===== EXCERPTED TEXT

Except it wasn’t the organization created to protect young athletes, the U.S. Center for SafeSport, which has been working on a full online list since last summer.

Instead, the website greatcoach.com went live this  week by combining online lists from SafeSport, national sports governing bodies and the U.S. Anti-Doping Agency. Users must first register but the site is free to use. 

At least 931 people have been sanctioned by a national governing body or the U.S. Center for SafeSport, most of whom are coaches.

“It seems like there’s just a communication challenge where disparate lists, some of which are hard to find, are all over the place," said Bill Kerig, the site's founder and CEO. "That’s something that technology is good at, aggregating and sharing information.”

Some of the national governing bodies have maintained banned lists for decades, reflecting sanctions stemming from sexual misconduct, criminal cases and other violations.

Since March 2017, SafeSport has had its own database of individuals suspended or banned for sexual misconduct. Last June, the center began working to add sanctions from governing body lists to its database.

SafeSport spokesman Dan Hill said the center remains on track to complete that by the end of March. It is waiting for a couple governing bodies to certify that cases are for sexual misconduct and that names are accurate, Hill said. Those include three governing bodies - for soccer, cycling and tennis - whose lists have not previously been published.

==========
===== MATERIAL PROVIDED

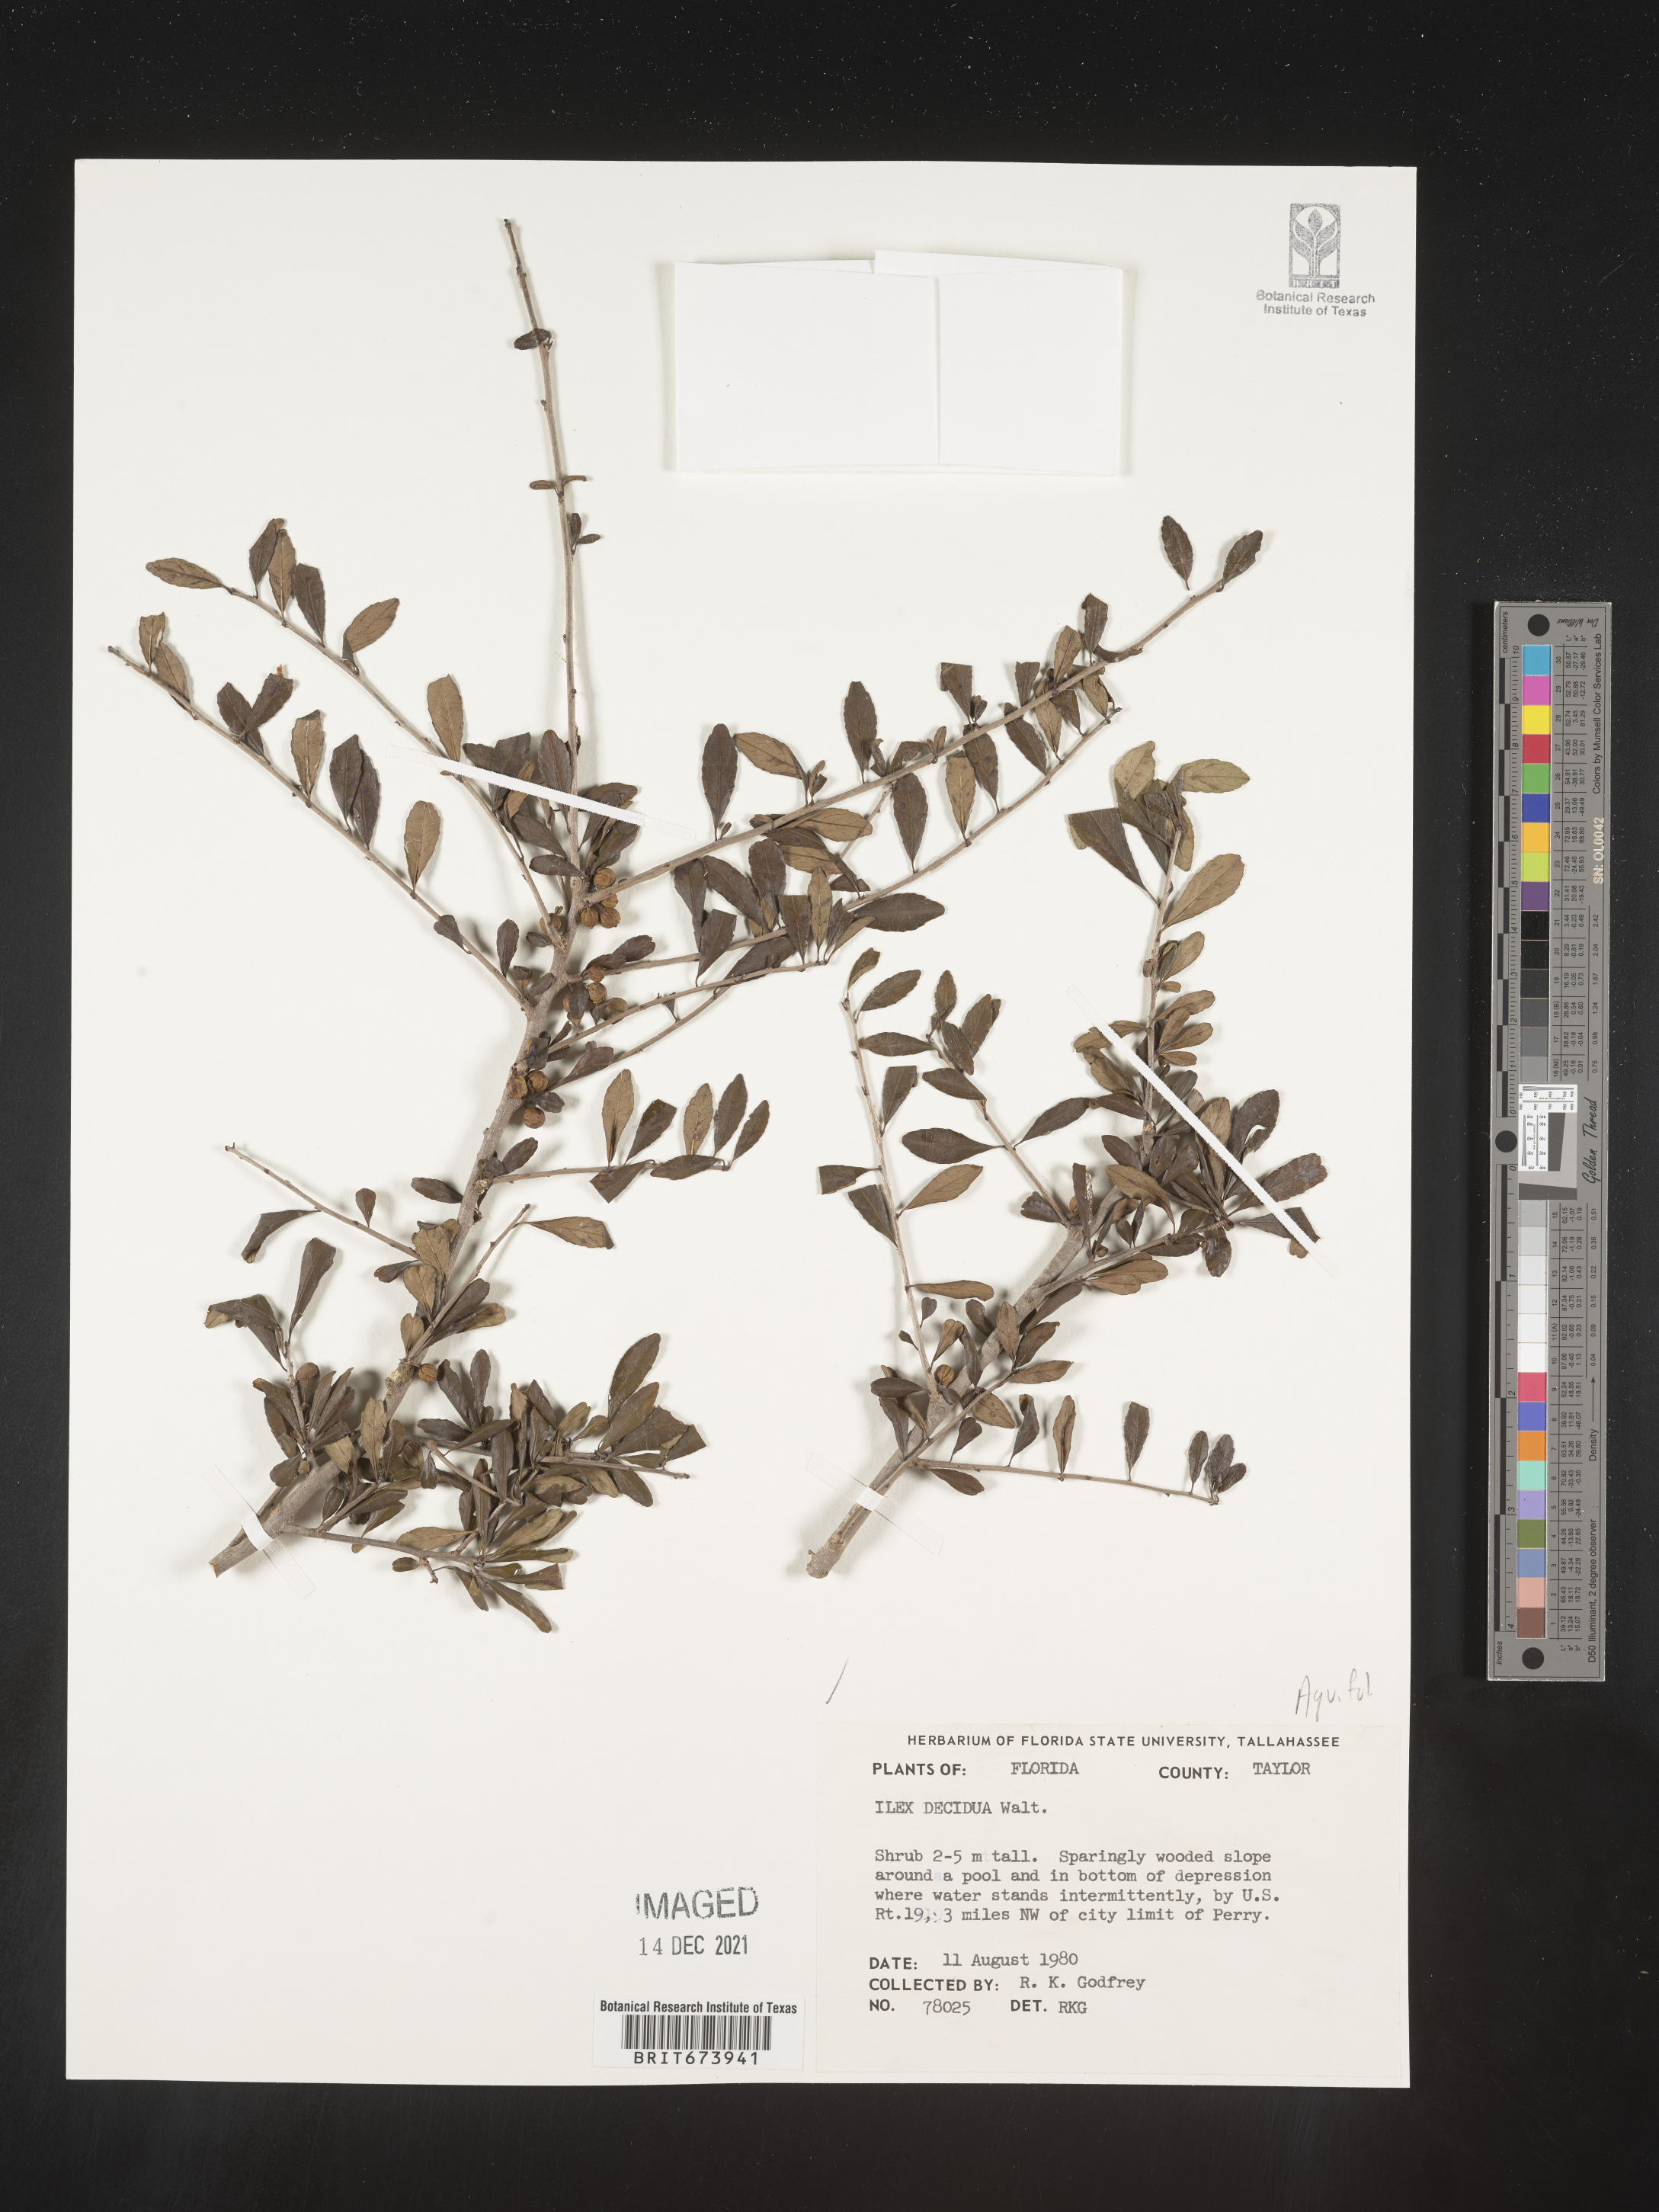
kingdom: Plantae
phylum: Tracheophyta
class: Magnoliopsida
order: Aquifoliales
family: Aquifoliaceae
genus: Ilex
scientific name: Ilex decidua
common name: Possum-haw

==========

--- TASKS AND EXERCISES ---
1 – Name the three sports whose governing bodies' lists, according to the article on the SafeSport banned list, have not previously been published.
2 – In the article on the SafeSport banned list, rename "sexual misconduct" as "sexual abuse" throughout the part that opens with the words containing "At least 931" and closes with "to its database.", and give that part again.
3 – Go on with the article on the SafeSport banned list, starting after its final sentence.
The rows have no connection to the article on lists of sanctioned coaches.

--- RESULTS FOR THE EXERCISE ---
1 – Soccer, cycling and tennis.

2 –
At least 931 people have been sanctioned by a national governing body or the U.S. Center for SafeSport, most of whom are coaches.

“It seems like there’s just a communication challenge where disparate lists, some of which are hard to find, are all over the place," said Bill Kerig, the site's founder and CEO. "That’s something that technology is good at, aggregating and sharing information.”

Some of the national governing bodies have maintained banned lists for decades, reflecting sanctions stemming from sexual abuse, criminal cases and other violations.

Since March 2017, SafeSport has had its own database of individuals suspended or banned for sexual abuse. Last June, the center began working to add sanctions from governing body lists to its database.

3 –
“There are just a handful of NGBs where we’re still working with them to get their data in and it should be in relatively soon,” Hill said.

Kerig previously started the website RallyMe, which allows people to raise money for sports endeavors, before starting Great Coach.

Kerig said his team started working on the universal list in early December, feeling that the youth sports community should "step up and police itself, to some degree." It fits the sites mission as a sort of LinkedIn for coaching, where people can post feedback on coaches and teams and parents can communicate.

Kerig, a former pro skier, coaches youth hockey in Utah and was surprised at how little parents knew about the people coaching their children.

“I couldn’t find a single parent who said they had Googled their kid's coach, even me, which is crazy,” he said. “We all Google where we go to lunch, but you’re not going to Google the coach you’re dropping your kid off for 10, 20 hours a week? That seems like a missing piece."

Great Coach's banned list is compiled in a table sortable by any category. SafeSport’s database operates with a search function that requires more precise entering of a name or location to find an individual. People also can search by sport there.

In the wake of the molestation scandal involving USA Gymnastics doctor Larry Nassar, the U.S. Olympic movement has faced intense pressure from Congress. Following a hearing in May, the U.S. Olympic Committee required that governing bodies share information about people they had banned for sexual abuse.

Hill said that the center also aims to add sanctions for cases involving other types of physical and emotional abuse by the end of June.

A USA TODAY survey last year found nearly two dozen governing bodies have publicly available banned lists. But a December report from the House Energy and Commerce Committee showed that at least 14 of the 50 governing bodies had lists that they did not publish.

Among them are some of the biggest governing bodies, including U.S. Soccer and USA Hockey. Hill said those governing body sanctions will be included in SafeSport’s database. Any updates also will appear on Great Coach.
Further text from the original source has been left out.